If you will oblige me, let’s take a moment to stop and realize that the following logo will be the very first image ever included on one of my posts. Just let that sink in. Maybe there’s meaning in that somewhere.

Or maybe I’m lazy and never take the time to look for relevant pictures.

Both are highly probable answers.


Well, that was fun. On to the information!

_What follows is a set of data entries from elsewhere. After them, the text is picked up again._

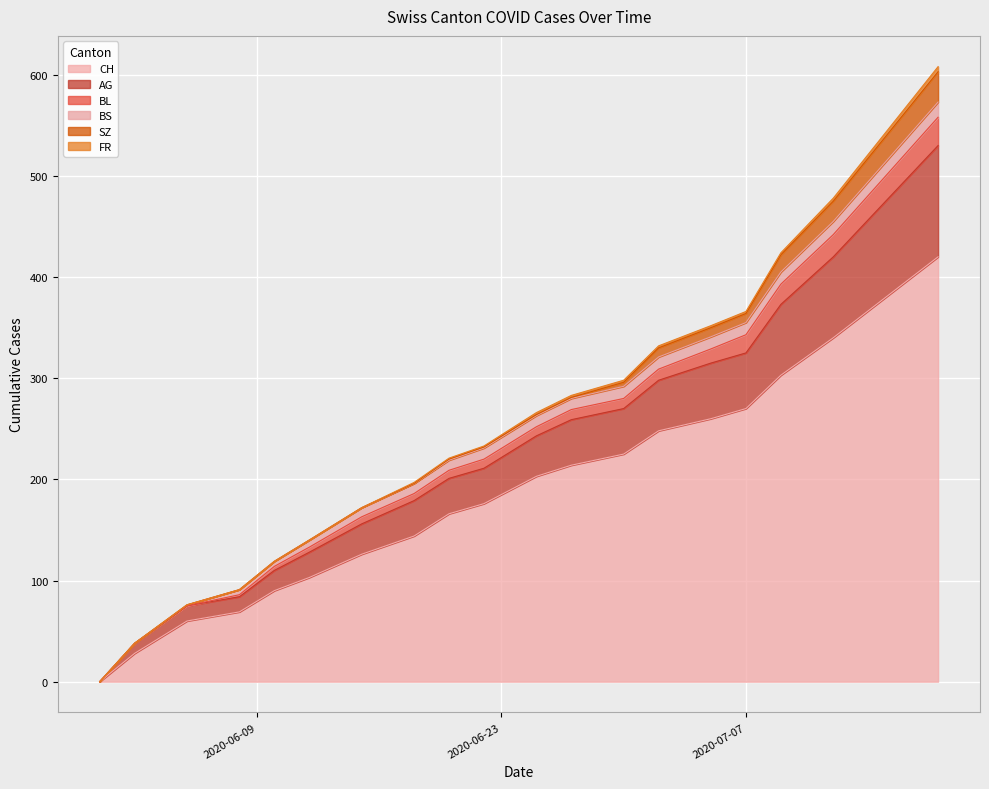

What is the maximum value for CH?

420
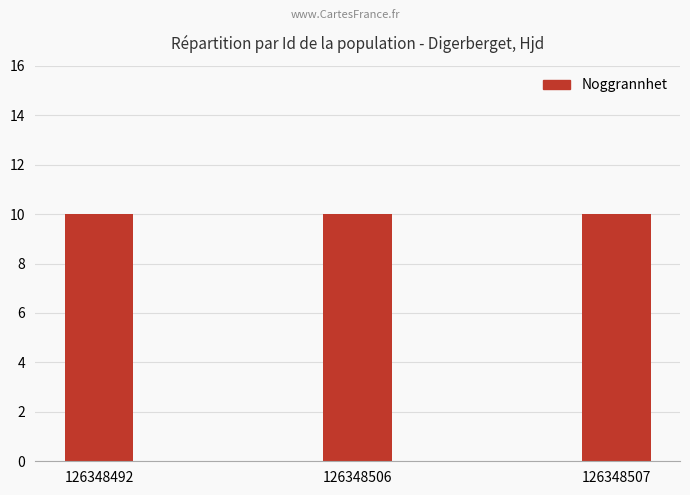

Which category has the lowest value in the TaxonId series?

126348492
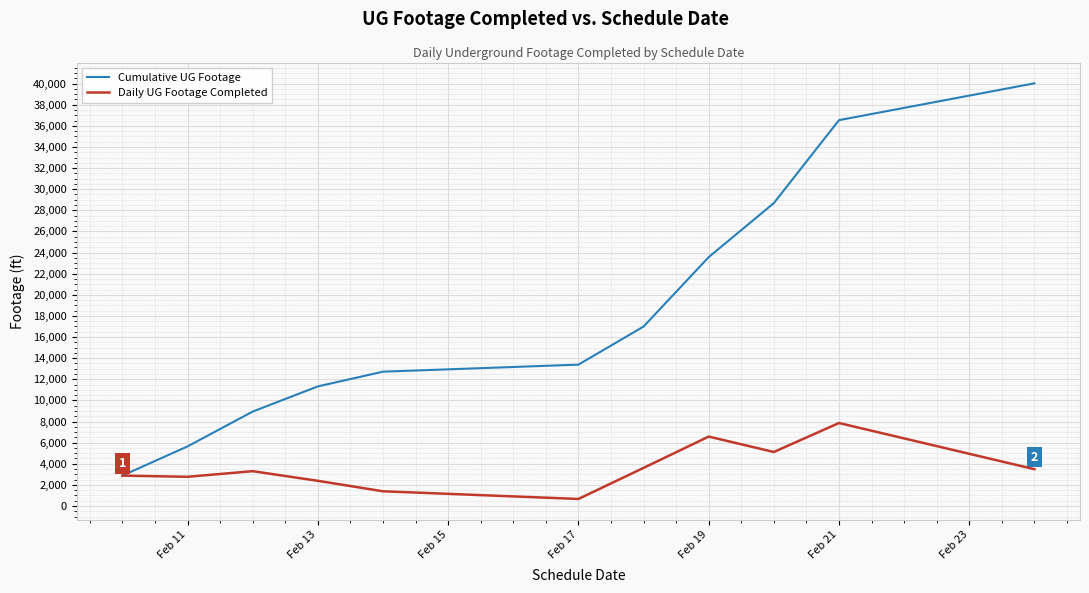

How many series are shown in this chart?

2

  1. I’m going to steal from Southsea here, as we have something in common. My name has a long version and a short version (usually used as a nickname). But, in my case, the short version is the only version. Every single time I introduce myself, people assume I am telling them my nickname, and they proceed to ask if my actual name is the long version. No. No, it is not. Also, did this make any sense?
  2. I’m known as the family oddball. I used to console myself in the belief that this was just a paranoid thought of mine, until one of my sisters confirmed it in saying, “Yeah, we all know you’re different. Not bad different, just weird.” And apparently my aunt is afraid of me. I dunno how I feel about this.
  3. When I was younger, I wanted to be a veterinarian and work with big cats. Then I realized the education would be mondo expensive and I really, really hate chemistry. Now I’m an English major.
  4. I’m not good with kids. I mean, they like me and want to play and everything, but I’m just not a kid person. I don’t have the desire to have children and I dislike holding babies. I feel like other women frown upon me for this.
  5. I don’t want kids, yet I have names picked out. Jane if it’s a girl. Milo if it’s a boy. I don’t understand my own contradiction. I think I just like to name things.
  6. I have determined that, in the realm of perfume, there are three main categories and women generally prefer one of them over the others. I’ve split them into “baked good smells”, “fruit smells”, and “flower smells”. I prefer “flower smells”. I’m looking to take over Bath & Body works with this idea.
  7. I have a tendency to like men’s fashion. I once wore a man’s dress shirt and a Gryffindor tie to lecture. No lie, some guy laughed at me. I still want a bow tie, though.

Now, I have to nominate fellow bloggers, which is going to be a short list.

Of none.

I know, I know. Awkward Girl, if you expect others to read you, then you should read more blogs in return. I’m working on it, I promise. I’ve started following more blogs that I haven’t yet had the full time to look through. Final exams are here, but once they are over I will dedicate many a bored late night to reading the thoughts of my fellow WordPressers and I would love to do a post dedicated to the ones I adore. Pinky swear.